Le Conseil consultatif sur la médiation souhaite jouer un rôle d’alerte auprès du Secrétaire général

Le drapeau des Nations Unies au siège des Nations Unies à New York (Archives), Photo : ONU/Mark Garten

Les membres du Conseil consultatif de haut niveau sur la médiation, qui se sont réunis cette semaine au siège de l’ONU à New York, souhaitent jouer un rôle d’alerte auprès du Secrétaire général pour contribuer à éviter que des crises latentes dans certains pays ne se transforment en conflit.
« Notre rôle c’est d’être un peu une structure d’alerte précoce. Chacun de nous a ses réseaux. Quand on se rend compte qu’une situation menace de tourner à la crise, c’est d’être prêt à avertir le Secrétaire général. Cela est un aspect du rôle. Un autre aspect, c’est peut-être de temps en temps de faire un peu de brainstorming sur ce que sont les bonnes stratégies », a expliqué à ONU Info un des membres du Conseil consultatif, Jean-Marie Guéhenno, ancien Secrétaire général adjoint des Nations Unies pour les opérations de maintien de la paix entre 2000 et 2008 et actuellement Président de l’International Crisis Group, une organisation indépendante qui vise à prévenir les conflits.
Le Secrétaire général de l’ONU, António Guterres, a annoncé en septembre la création de ce Conseil consultatif chargé de lui prodiguer des conseils sur les initiatives de médiation et de soutenir des efforts spécifiques de médiation dans le monde entier.

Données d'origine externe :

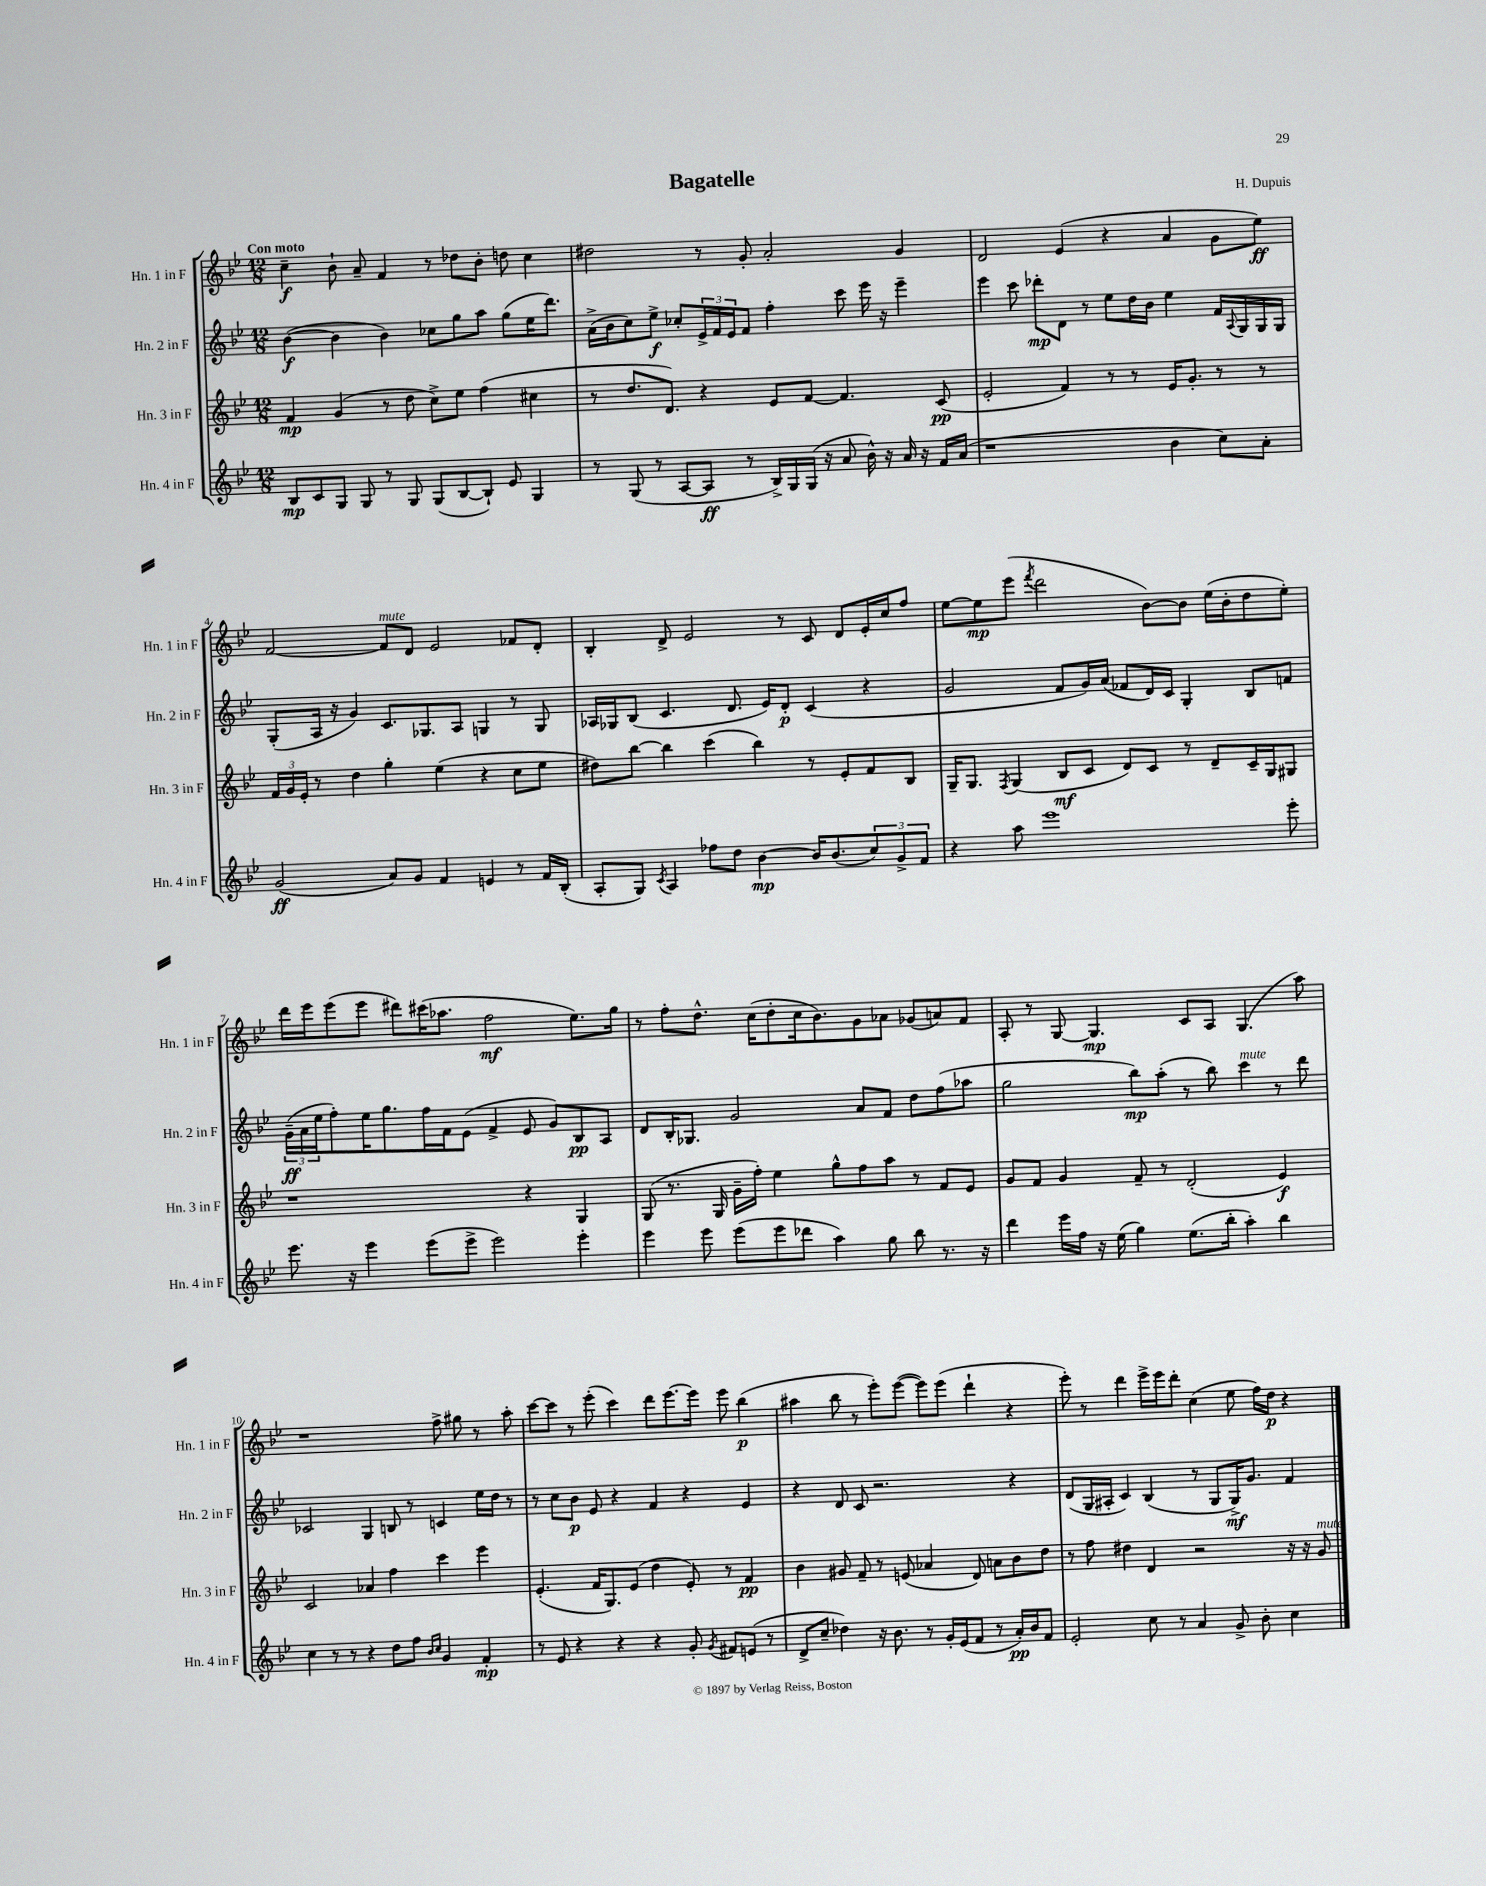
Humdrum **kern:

**kern	**kern	**kern	**kern
*staff4	*staff3	*staff2	*staff1
*clefG2	*clefG2	*clefG2	*clefG2
*k[b-e-]	*k[b-e-]	*k[b-e-]	*k[b-e-]
*M12/8	*M12/8	*M12/8	*M12/8
8B-	4f	([4b-	4cc~
8c	.	.	.
8G	(4g	4b-]	8b-`
8G	.	.	8a~
8r	8r	4b-)	4f
8G	8dd	.	.
(8G	8cc^)	8cc-	8r
[8B-	8ee-	8gg	8dd-
8B-`])	(4ff	8aa	8b-'
8e-	.	(8gg	8dd
4G	4cc#	16ee-	4cc
.	.	8.ddd)	.
=	=	=	=
8r	8r	(16a^	2dd#
.	.	16b-	.
(8G	8.dd	8cc)	.
8r	.	8ee-^	.
.	8.d)	.	.
[8A	.	8cc-'	.
8A]	4r	24e-^	8r
.	.	24f	.
.	.	24e-	.
8r	.	8f	8g'
16B-^)	8e-	4ff'	2a'
16G	.	.	.
(16G	[8f	.	.
16r	.	.	.
8a	4.f]	8ccc	.
16b-^^)	.	16eee-	.
16r	.	16r	.
16a	.	4eee-~	4g
16r	.	.	.
16f	(8c	.	.
(16a	.	.	.
=	=	=	=
1r	2e-'	4eee-	2d
.	.	8ccc	.
.	.	8ddd-'	.
.	4f)	8d	(4e-
.	.	8r	.
.	8r	8ee-	4r
.	8r	16dd	.
.	.	16b-	.
4b-	16e-	4ee-	4a
.	8.g'	.	.
8cc)	8r	16f	8g
.	.	8qqA	.
.	.	16G	.
8a'	8r	16G	8ee-)
.	.	16G	.
=	=	=	=
(2g	24f	(8G'	[2f
.	24g	.	.
.	24e-'	.	.
.	8r	16A	.
.	.	16r	.
.	4dd	4g)	.
8a)	4gg'	8.c	8f]
8g	.	.	8d
.	.	8.G-	.
4f	(4ee-	.	2e-
.	.	8A	.
4e	4r	4G	.
8r	8cc	8r	8f-
16f	8ee-	8G	8d'
(16B-'	.	.	.
=	=	=	=
8A'	8dd#)	16A-	4B-'
.	.	16G-	.
8G)	[8bb-	(8B-	.
8qc	.	.	.
4A	4bb-]	4.c	8d^
.	.	.	2e-
8ff-	(4ccc	.	.
8dd	.	8.d	.
[4b-	4bb-)	.	.
.	.	16e-)	.
.	.	8d'	8r
16b-]	8r	(4c	8c
(8.b-	.	.	.
.	8e-'	.	8d
12cc)	8f	4r	16e-'
.	.	.	16cc
12g^	.	.	.
.	8B-	.	8ff
12f	.	.	.
=	=	=	=
4r	16G~	2g	[8ee-
.	8.G	.	.
.	.	.	8ee-]
.	8qF	.	.
8aa	(4G	.	(8eee-
.	.	.	8qfff
1eee-	.	.	2ddd
.	8B-	8f	.
.	8c	16g)	.
.	.	(16a	.
.	8d)	8f-	.
.	8c	16d)	[8b-)
.	.	16c	.
.	8r	4G'	8b-]
.	8d~	.	(16ee-
.	.	.	16b-'
.	16c~	8B-	8dd
.	16G	.	.
8eee-'	8G#	8f	8ee-')
=	=	=	=
8.eee-	1r	(24g~	16ddd
.	.	24a	.
.	.	.	16eee-
.	.	24ee-	.
.	.	8ff')	(8eee-
16r	.	.	.
4eee-	.	16ee-	8eee-
.	.	8.gg	.
.	.	.	8ddd#)
(8eee-	.	16ff	(16ccc#
.	.	16f	8.aa-
8eee-^	.	(8e-	.
2eee-)	.	4f^	2ff
.	4r	8e-	.
.	.	8g)	.
4eee-'	4G	8B-	8.ee-)
.	.	8A	.
.	.	.	16gg
=	=	=	=
4eee-	(8G	8d	8r
.	8.r	16B-'	8ff'
.	.	8.G-	.
8eee-	.	.	8.dd^^
.	16G	.	.
(8eee-	16g~	2g	.
.	16ff')	.	(16cc
8eee-	4ee-	.	8dd'
8ddd-	.	.	16cc
.	.	.	8.b-)
4aa)	8gg^^	.	.
.	8ff	8a	8g
8gg	8aa	8f	8a-
8bb-	8r	8dd	(8g-
8.r	8f	(8ff	8a)
.	8e-	8aa-	8f
16r	.	.	.
=	=	=	=
4ddd	8g	2gg	8A'
.	8f	.	8r
16eee-	4g	.	[8G
16ff	.	.	.
16r	.	.	4.G]
(16ee-	.	.	.
4gg)	8f~	8bb-)	.
.	8r	(8aa'	.
(8.ee-	(2d'	8r	8c
.	.	8bb-)	8A
16bb-'	.	.	.
4aa')	.	4ccc	(4.G
4bb-	4e-)	8r	.
.	.	8ddd	8aa)
=	=	=	=
4cc	2c	2c-	1r
8r	.	.	.
8r	.	.	.
4r	4a-	4G	.
8dd	4ff	8B	.
8ff	.	8r	.
16qqb-	.	.	.
16qqcc	.	.	.
4g	4ccc	4c	8ff^
.	.	.	8gg#
4f'	4eee-	16ee-	8r
.	.	16dd	.
.	.	8r	8aa'
=	=	=	=
8r	(4.e-'	8r	[8ccc
8e-	.	8cc	8ccc]
4r	.	8b-	8r
.	16f	8e-	(8eee-'
.	8.G)	.	.
4r	.	4r	4ccc)
.	(8e-	.	.
4r	4dd	4f	8ddd
.	.	.	[8.eee-
8g'	8e-')	4r	.
.	.	.	16eee-]
8qg	.	.	.
8f#	8r	.	8eee-
(8e	4f	4e-	(4bb-
8r	.	.	.
=	=	=	=
8d^	4b-	4r	4aa#
8cc~	.	.	.
4dd-)	8g#	8d	8bb-
.	8f~	8c	8r
16r	8r	2.r	8eee-')
8.b-	.	.	.
.	(8e	.	([8eee-
8r	4a-	.	8eee-])
16g'	.	.	(8eee-
(16e-	.	.	.
8f	8d)	.	4ddd`
8r	8a	.	.
16a')	8b-	4r	4r
16b-	.	.	.
8f	8dd	.	.
=	=	=	=
2e-'	8r	(8d	8eee-')
.	8ff	16G	8r
.	.	16A#'	.
.	4dd#	4c)	4ddd
8cc	4d	(4B-	16eee-^
.	.	.	16eee-
8r	.	.	8ddd'
4a	2r	8r	(4cc
.	.	8G	.
8g^	.	16G^)	8ee-
.	.	8.g	.
8b-'	.	.	16ff)
.	.	.	16dd
4cc	16r	4f	4r
.	16r	.	.
.	8g	.	.
==	==	==	==
*-	*-	*-	*-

Le Conseil consultatif compte 18 membres
Le Conseil est formé de 18 dirigeants internationaux, passés et actuels, de hauts fonctionnaires et d’experts renommés. La création du Conseil fait partie de la « montée en puissance de la diplomatie pour la paix » que le Secrétaire général a préconisée.
M. Guterres a rencontré lundi 27 novembre les membres du Conseil consultatif. « Le Secrétaire général a souligné que, dans un environnement mondial caractérisé par de multiples défis affectant la paix et la sécurité, il est urgent d’investir dans la prévention et de s’attaquer aux causes profondes des conflits et de poursuivre les efforts de médiation », a dit son porte-parole dans un compte-rendu de la rencontre.
« L’avis du Conseil sur la manière d’aborder ces défis sera particulièrement pertinent. Dans des situations spécifiques, et selon le cas, le Secrétaire général sera peut-être amené à solliciter l’engagement individuel et informel des membres du Conseil », a-t-il ajouté.
Un membre du Conseil facultatif, Tarja Halonen, qui a été Présidente de la Finlande de 2000 à 2012, a estimé dans un entretien à ONU Info que « la communauté internationale a souvent attendu trop longtemps».
« Le moment approprié, comme l’ont dit de nombreux membres du Conseil, est très important (…) vous ne pouvez pas attendre trop longtemps sinon les problèmes s’aggraveront », a-t-elle ajouté. « La communauté internationale fait très souvent les choses à la dernière minute ou plusieurs minutes après ».
Selon M. Guéhenno, « la médiation est très importante en particulier très en amont dans le domaine de la prévention ». « Très souvent on laisse des situations pourrir et une fois que la crise est ouverte, c’est trop tard », a-t-il ajouté.
« Eviter un conflit, plutôt que d’avoir à le résoudre, cela doit toujours être la priorité. C’est aussi moins coûteux pour la communauté internationale. La prévention c’est l’action politique intelligente et donc cela peut se faire quelquefois avec relativement peu de moyens », a-t-il encore estimé. « La prévention c’est aussi traiter les causes profondes et les causes profondes appellent des efforts de développement, elles appellent des efforts qui coûtent de l’argent ».